For patients with symptomatic, irreversible SND, a permanent pacemaker is often the most reliable solution. Dual-chamber devices are preferred due to their protective effect against atrial fibrillation and AV block progression.


Review Medications

Look closely at drugs such as hydroxychloroquine, which may worsen conduction issues, and weigh risks versus benefits.


Monitor Closely

High-risk groups—especially those with systemic sclerosis or ankylosing spondylitis—benefit from regular ECGs and Holter monitoring. Any unexplained syncope should prompt urgent evaluation.


The Takeaway

Sinoatrial node dysfunction in the setting of connective tissue disease is an underrecognized but clinically important complication. Its causes range from inflammation and fibrosis to vascular compromise, autonomic dysfunction, and even the medications we use to control the autoimmune disease itself.
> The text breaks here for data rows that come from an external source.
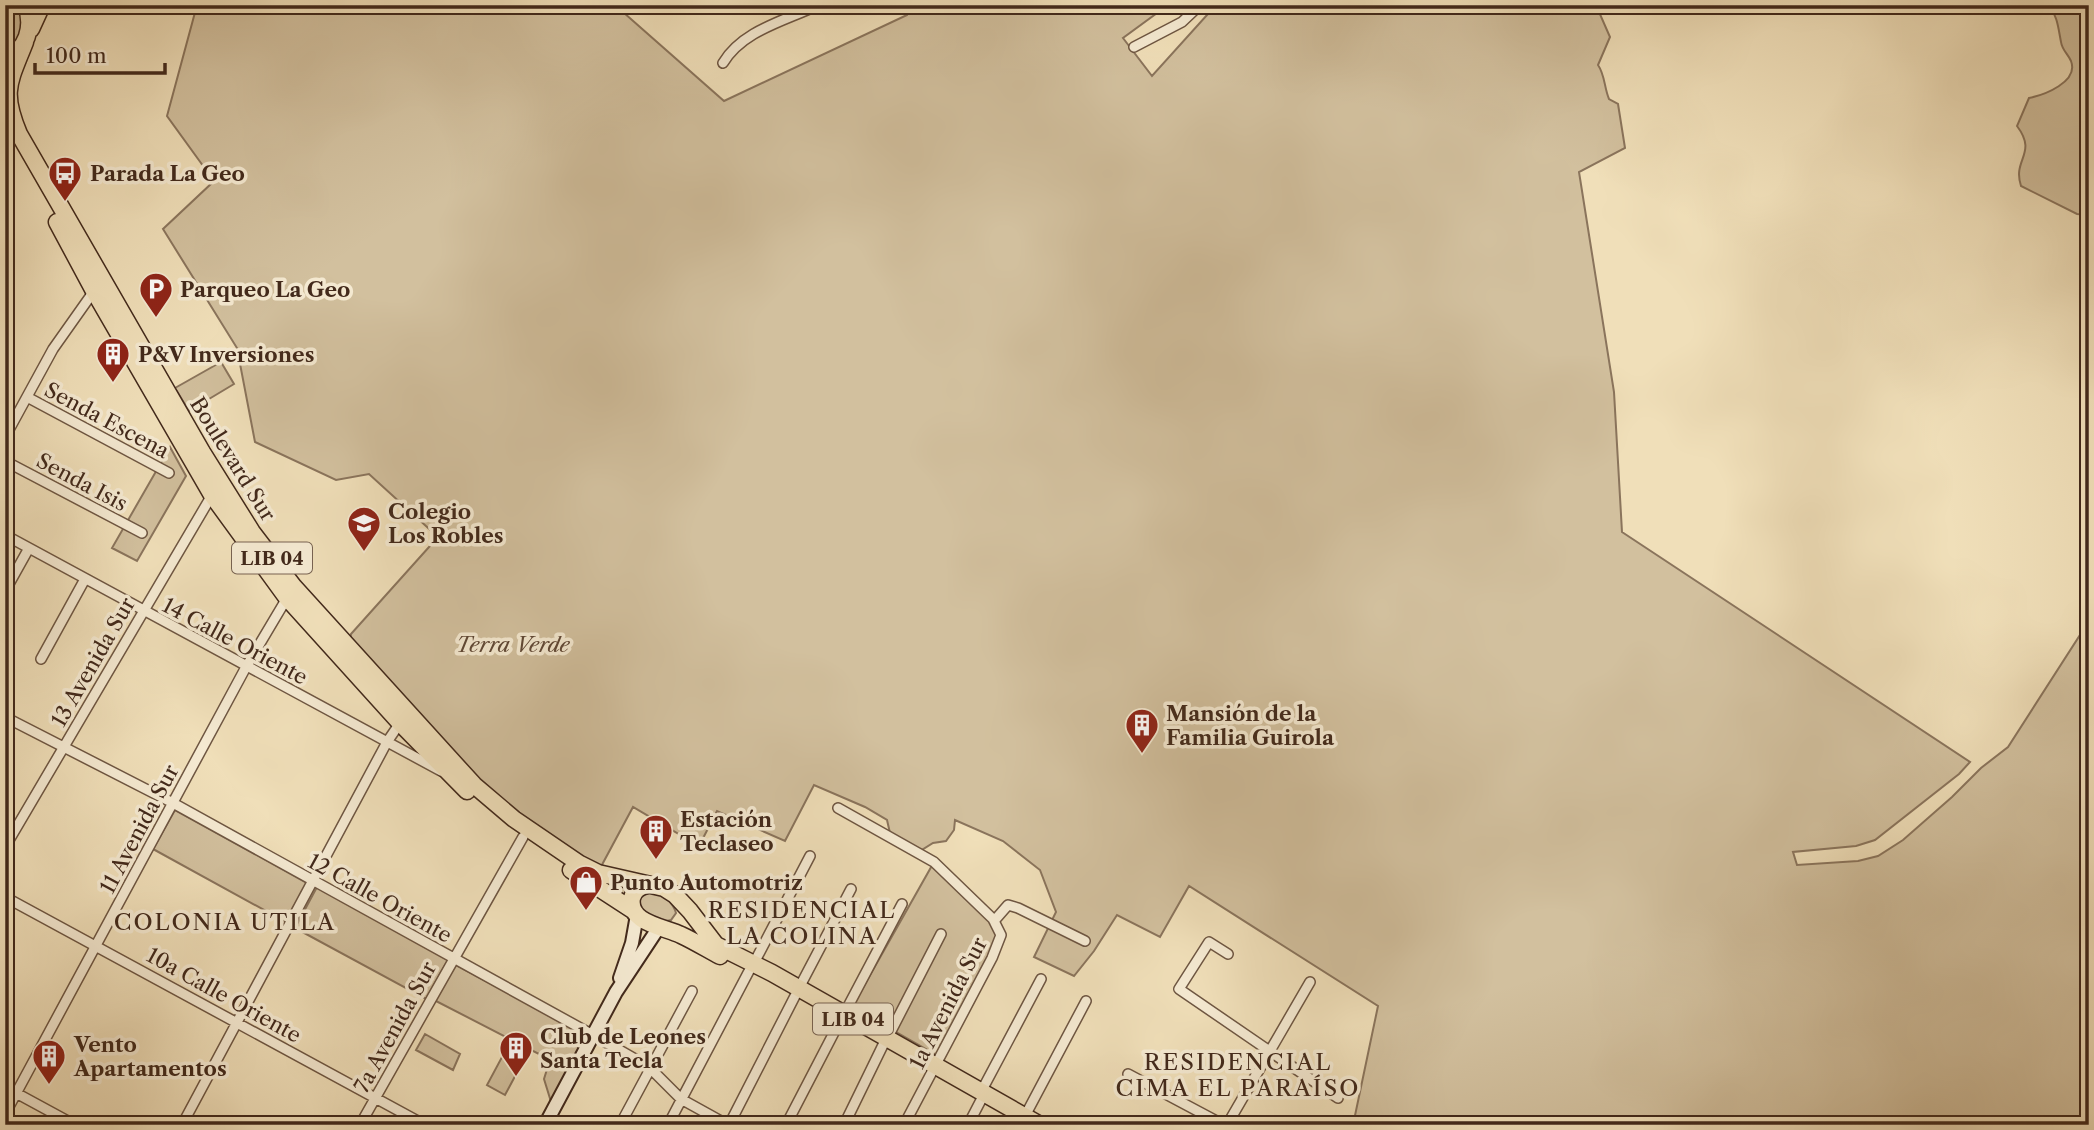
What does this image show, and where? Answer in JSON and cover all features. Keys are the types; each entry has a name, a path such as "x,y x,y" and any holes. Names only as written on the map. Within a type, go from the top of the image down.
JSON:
{"highway":[{"path":"26,5 30,23 26,38"},
{"path":"11,61 42,5"},
{"name":"Boulevard Sur","path":"11,61 9,107 19,134 202,452 252,532 294,587 404,710 486,796 526,828 580,864 598,873 648,885"},
{"name":"Boulevard Sur","path":"5,129 94,291 212,495 287,598 449,775 523,837 635,913"},
{"path":"635,913 631,901 635,891 648,885"},
{"name":"LIB 04","path":"648,885 664,888 678,898 714,943 751,967 1025,1121 1040,1125"},
{"path":"662,928 672,927 681,918 682,906 678,898"},
{"name":"LIB 04","path":"635,913 650,924 751,967"}],"street":[{"path":"723,63 731,50 746,37 818,5"},
{"path":"1134,47 1182,22 1200,5"},
{"path":"5,77 11,61"},
{"path":"5,438 53,349 94,291"},
{"name":"Senda Escena","path":"27,397 169,474"},
{"name":"Senda Isis","path":"5,461 142,533"},
{"name":"13 Avenida Sur","path":"5,847 212,495"},
{"name":"14 Calle Oriente","path":"5,535 449,775"},
{"path":"5,591 29,548"},
{"path":"41,660 85,579"},
{"name":"11 Avenida Sur","path":"5,1114 246,667 287,598"},
{"name":"12 Calle Oriente","path":"5,717 173,803 593,1035 649,1067 681,1099 724,1124"},
{"path":"183,1125 387,742 400,723"},
{"name":"1a Avenida Sur","path":"838,808 929,858 994,921 1002,935 904,1125"},
{"name":"7a Avenida Sur","path":"360,1125 523,837"},
{"path":"668,1125 810,856"},
{"path":"724,1124 851,889"},
{"name":"10a Calle Oriente","path":"5,897 425,1125"},
{"path":"786,1125 902,904"},
{"path":"994,921 1008,905 1085,941"},
{"path":"616,992 632,943 635,913"},
{"path":"545,1125 616,992 662,928"},
{"path":"844,1125 941,934"},
{"path":"1228,954 1209,942 1179,989 1339,1098"},
{"path":"968,1125 1041,979"},
{"path":"1128,1073 1225,1125 1310,982"},
{"path":"620,1125 692,991"},
{"path":"1025,1121 1086,1001"},
{"path":"5,1087 75,1125"}],"green space":[{"path":"5,5 21,5 24,27 5,54"},
{"name":"Terra Verde","path":"197,5 615,5 724,101 907,15 909,5 1168,5 1123,38 1152,76 1216,5 1596,5 1610,37 1598,65 1609,99 1618,104 1625,148 1579,172 1614,392 1622,532 1970,762 1959,774 1875,840 1856,846 1793,852 1797,865 1858,861 1878,856 1903,840 1981,768 2008,747 2089,621 2089,1125 1353,1125 1378,1006 1189,886 1160,937 1117,915 1074,976 1034,957 1056,912 1040,870 1003,841 955,820 954,830 946,841 933,843 920,851 890,833 887,820 865,807 814,785 785,841 717,811 699,846 633,807 596,876 629,886 622,897 477,782 350,641 351,634 438,537 369,474 336,480 255,442 237,348 163,229 214,181 167,116"},
{"path":"2049,5 2089,5 2089,215 2077,214 2021,186 2019,177 2025,143 2017,126 2029,98 2059,86 2070,75 2072,68 2062,45 2056,18"},
{"path":"221,362 234,384 189,411 175,388"},
{"path":"170,447 186,476 137,561 112,548"},
{"path":"175,810 307,883 286,922 153,849"},
{"path":"934,862 998,926 999,944 940,1057 852,1007"},
{"path":"317,887 448,960 426,999 295,928"},
{"path":"653,891 672,905 676,913 671,920 662,922 643,913 637,898 640,894"},
{"path":"454,964 589,1036 552,1105 544,1079 548,1066 543,1056 434,1000"},
{"path":"425,1034 460,1054 453,1070 416,1050"},
{"path":"502,1057 520,1067 505,1095 487,1085"}],"place":[{"name":"Parada La Geo","path":"65,203"},
{"name":"Parqueo La Geo","path":"156,319"},
{"name":"P&V Inversiones","path":"113,384"},
{"name":"Colegio Los Robles","path":"364,553"},
{"name":"Mansión de la Familia Guirola","path":"1142,755"},
{"name":"Estación Teclaseo","path":"656,861"},
{"name":"Punto Automotriz","path":"586,912"},
{"name":"Club de Leones Santa Tecla","path":"516,1078"},
{"name":"Vento Apartamentos","path":"49,1086"}],"district":[{"name":"COLONIA UTILA","path":"225,922"},
{"name":"RESIDENCIAL LA COLINA","path":"802,923"},
{"name":"RESIDENCIAL CIMA EL PARAÍSO","path":"1238,1075"}]}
By maintaining a high index of suspicion, clinicians can catch SND early, distinguish it from overlapping autoimmune symptoms, and intervene with a combination of anti-inflammatory therapy, careful drug review, and pacing when necessary.

In short: when a patient with lupus, scleroderma, rheumatoid arthritis, or ankylosing spondylitis presents with unexplained syncope or fatigue, it’s worth asking—could this be the heart’s pacemaker crying out for help?